▶ **Provided text**:

Toxic cyanobacteria cause major problems in the production of drinking water and in recreational and agricultural water use. National suveys of several hundred cyanobacterial blooms in the UK, Finland, Denmark, Norway, the Netherlands and Germany, have revealed that more than 50 % of the blooms examined were hepatotoxic. Toxicity levels can vary widely and rapidly, non-toxic blooms also occur. Morphological analyses cannot distinguish between toxic and non-toxic blooms and present-day physiological knowledge is not able to predict toxin synthesis. Invertebrates are sensitive to the different components but the influence of the toxins on the different components of the food webs is not clear. By introducing genetic analytical methods into ecological and ecophysiological studies, a breakthrough can be obtained in identifying the conditions which indicate and stimulate toxin production in nature, and where influences on the aquatic food web can be expected

The programme contains 3 work packages:

I. Molecular biology:

• To provide sequence data of microcystin synthetase genes from hepatotoxic strains and bloom-forming cyanobacteria, to reveal differences between species/strains.
• To develop DNA probes and primers to study genetic variation in natural populations.
• To help to discriminate between toxic and non-toxic cells and to determine species.

▶ **Data below**:
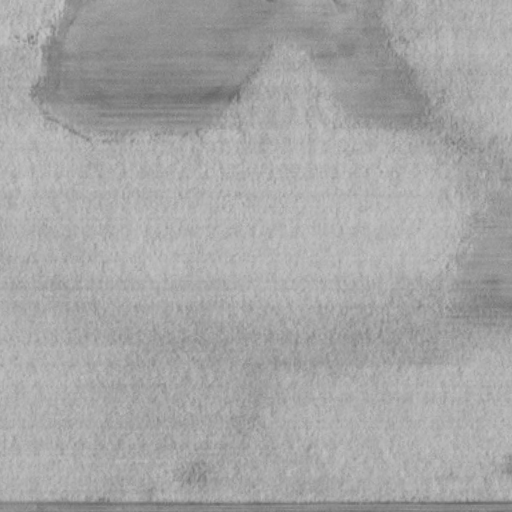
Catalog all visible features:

▶ **Task statement**: In the cyanobacteria text, what share of the blooms examined in the national surveys were hepatotoxic? These lines come from a different source than the text.

▶ **Response**: More than 50 %.